# InsoClub für Betroffene



## FallingDown (24 Mai 2003)

Hi an Alle,

jetzt bitte nicht gleich aufregen, dass hier so ein Beitrag gepostet wird, da er in erster Hinsicht nichts mit dem eingentlichen Thema hier zu tun hat.

Es geht um "Deutschland" und um Leute, die entweder kurz vor der Insolvenz stehen oder diese schon hinter sich haben. Es ist hart, diesen Schritt zu gehen und die sogenannten Insolvenzverwalter sind die letzten Aasgeier !
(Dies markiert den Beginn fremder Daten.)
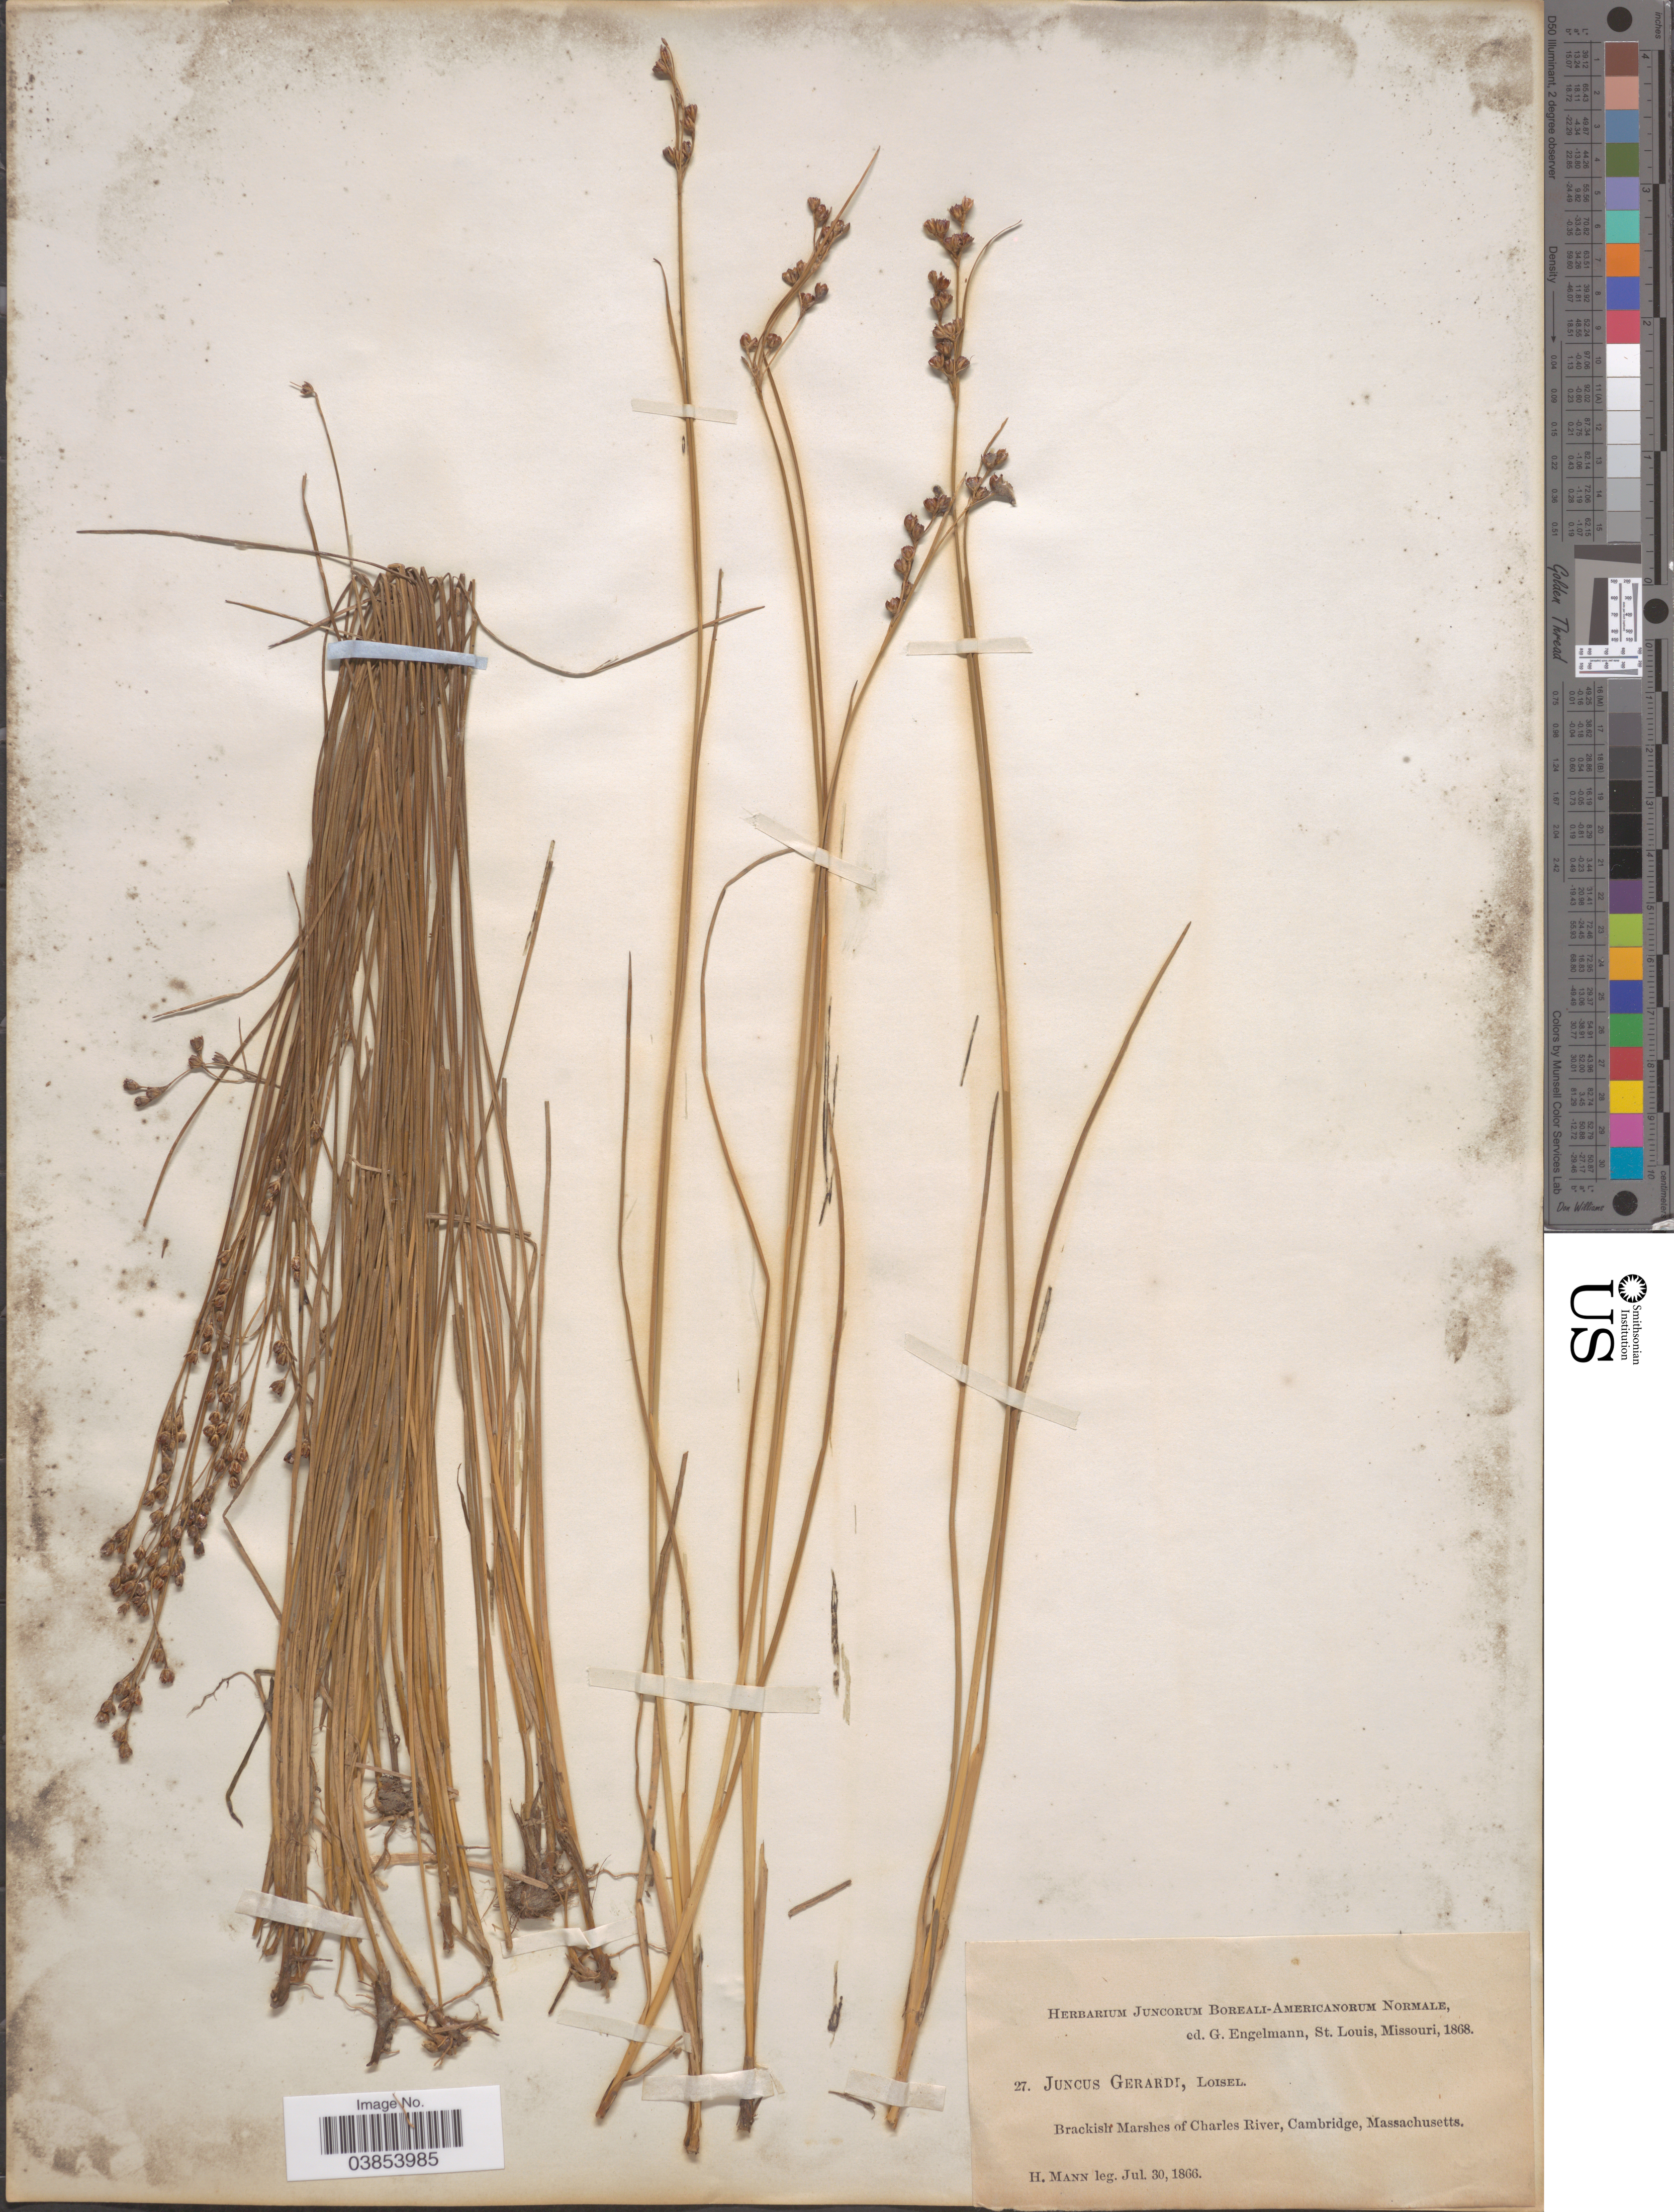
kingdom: Plantae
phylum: Tracheophyta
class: Liliopsida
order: Poales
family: Juncaceae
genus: Juncus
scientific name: Juncus gerardi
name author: Loisel.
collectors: H. Mann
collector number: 27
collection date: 1866-07-30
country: United States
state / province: Massachusetts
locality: Brackish Marshes of Charles River, Cambridge.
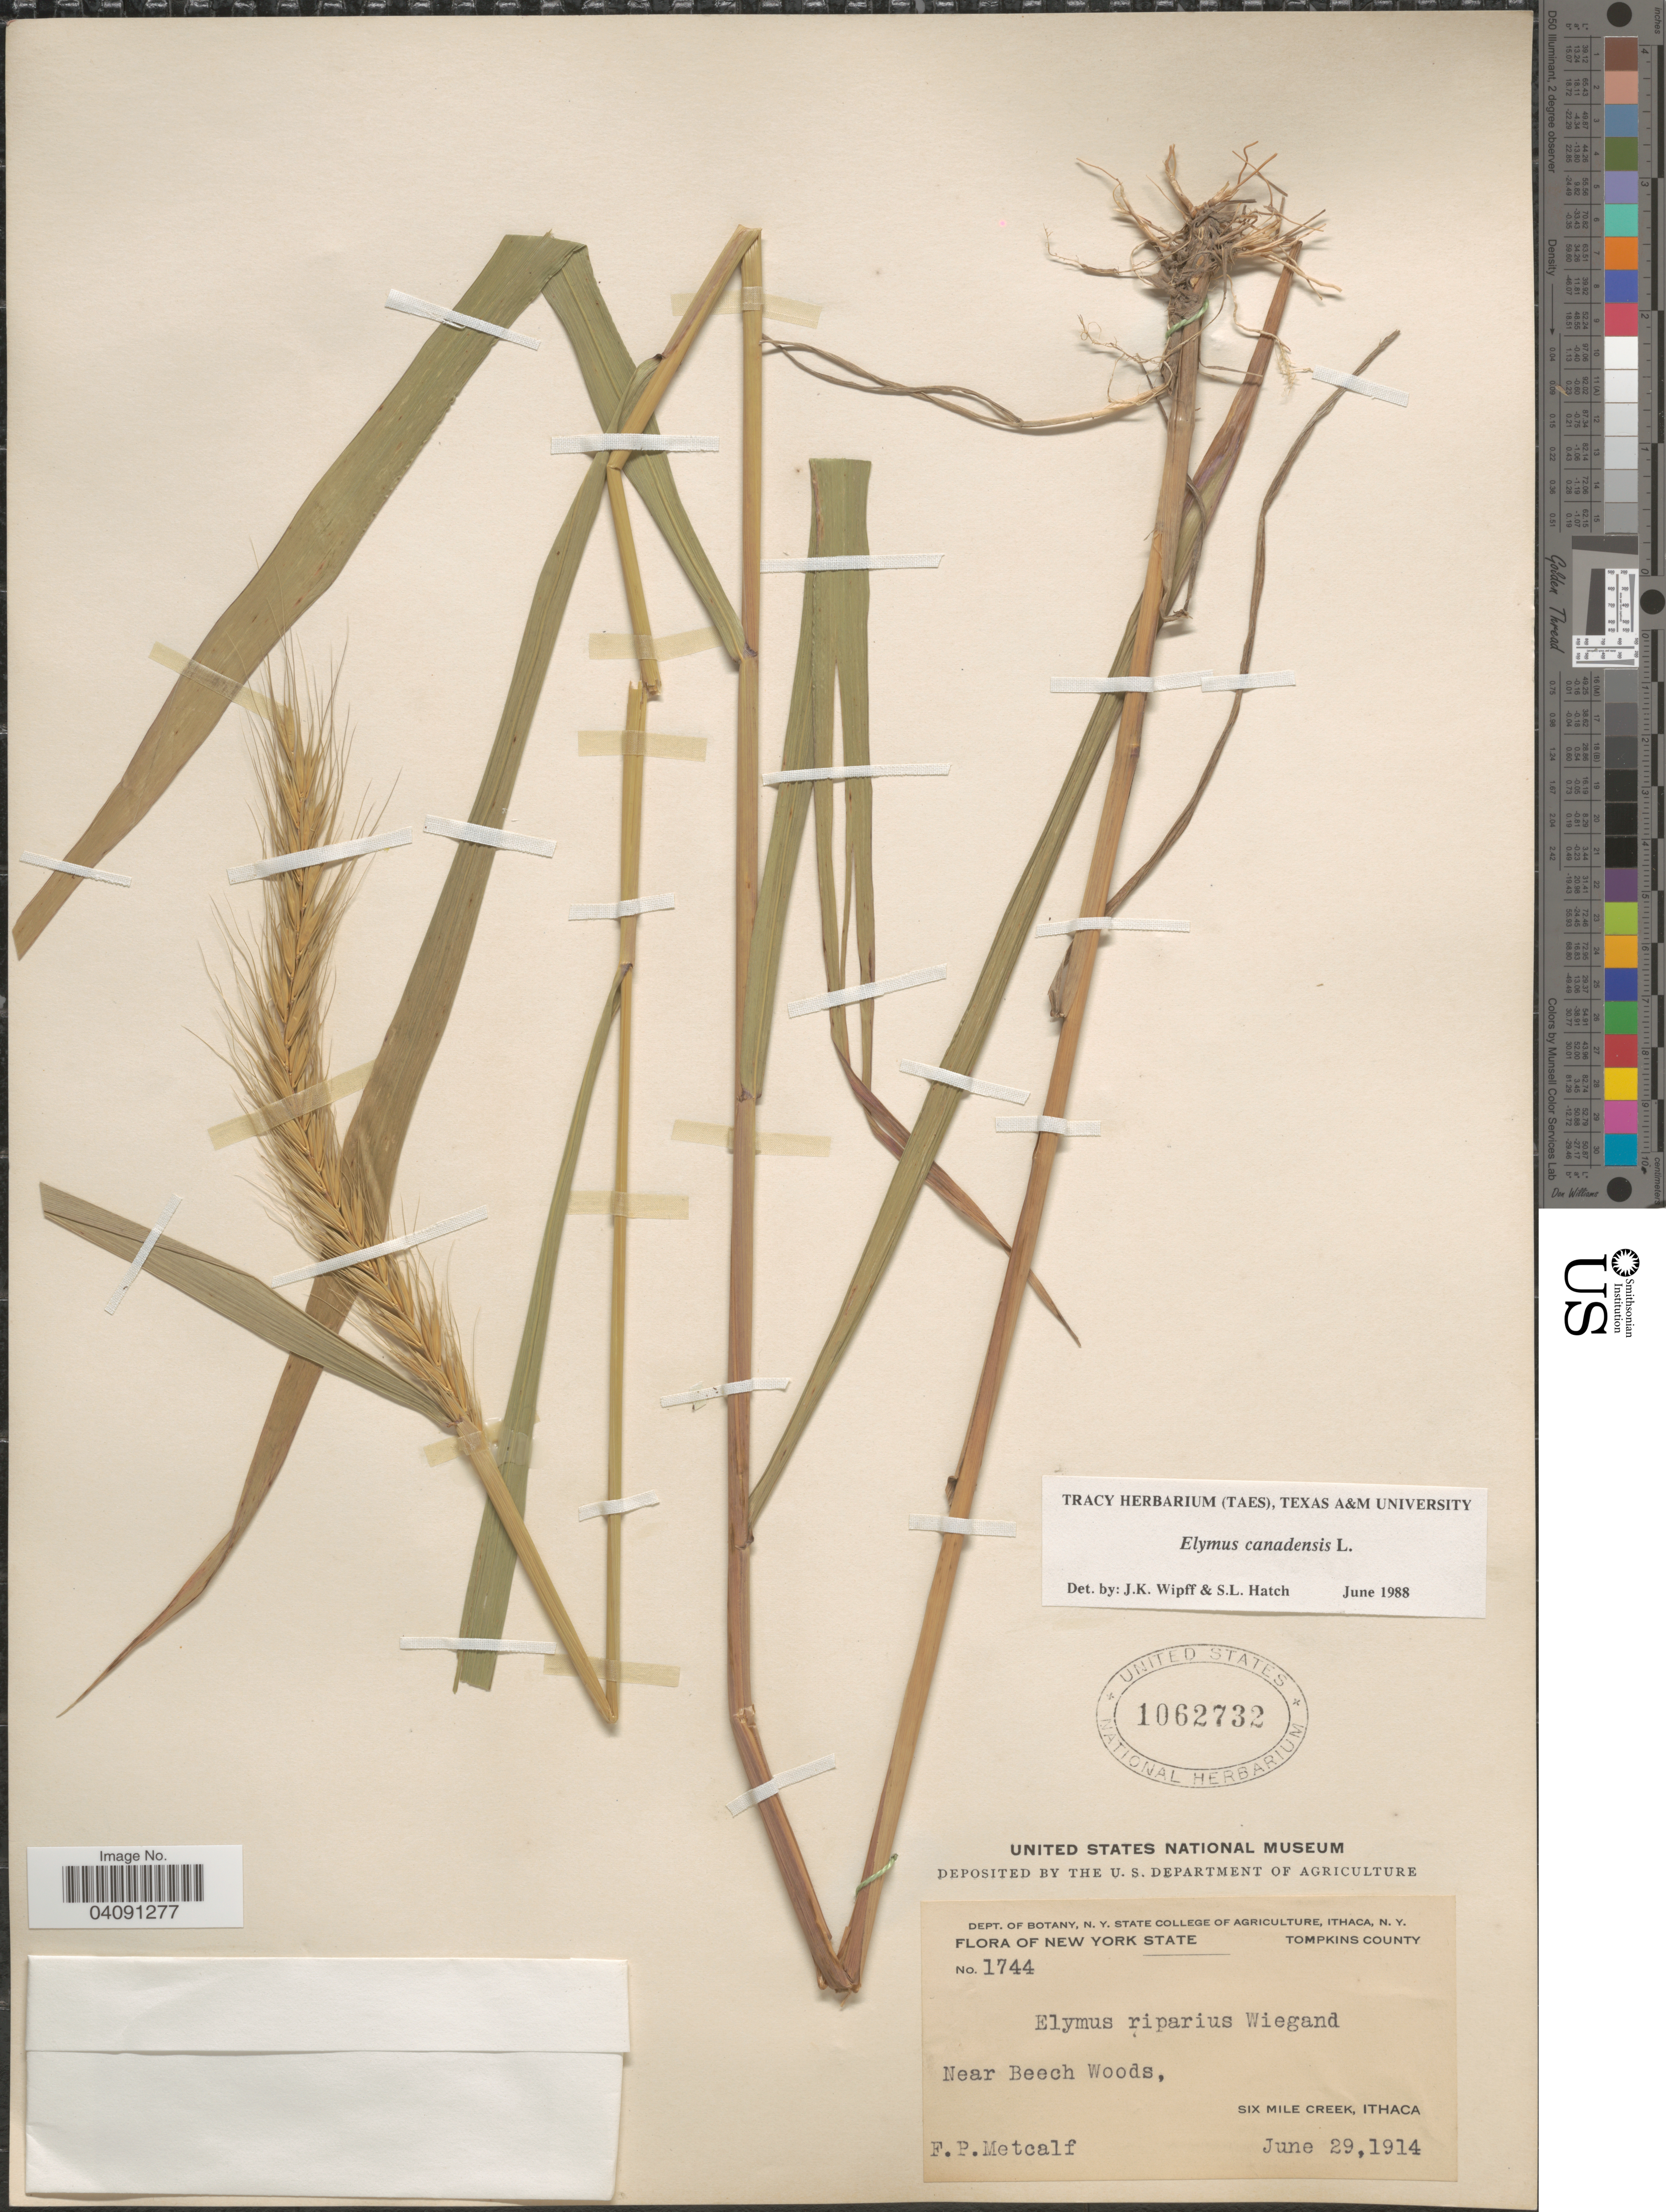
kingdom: Plantae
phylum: Tracheophyta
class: Liliopsida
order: Poales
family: Poaceae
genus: Elymus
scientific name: Elymus canadensis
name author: L.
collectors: F. Metcalf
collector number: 1744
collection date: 1914-06-29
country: United States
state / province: New York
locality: Tompkins County. Near Beech Woods, Six Mile Creek, Ithaca.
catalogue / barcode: US 1062732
Damit man sich austauschen kann und weiß wie man sich verhalten soll, wurde ein Forum seit ein paar Tagen ins Leben gerufen und wie vermutet, findet es bei Betroffenen Anklang.

www.i......b.de

Ich bin mir sicher, dass auch hier der ein oder andere Betroffene in Eurem Forum ist. Deshalb liebe User und Admins, laßt diesen Beitrag leben, es kann jeden heutzutage treffen und wir wollen nur helfen.

Gruß
FallingDown

_Nach Prüfung des Linkziels editiert weil mir die Botschaft einiger Artikel eher zweifelhaft erschien... - Heiko_


----------



## Heiko (24 Mai 2003)

Stehen lassen ist ok, aber dann bitte im OT-Bereich.
Ansonsten passts thematisch nämlich nirgends.


----------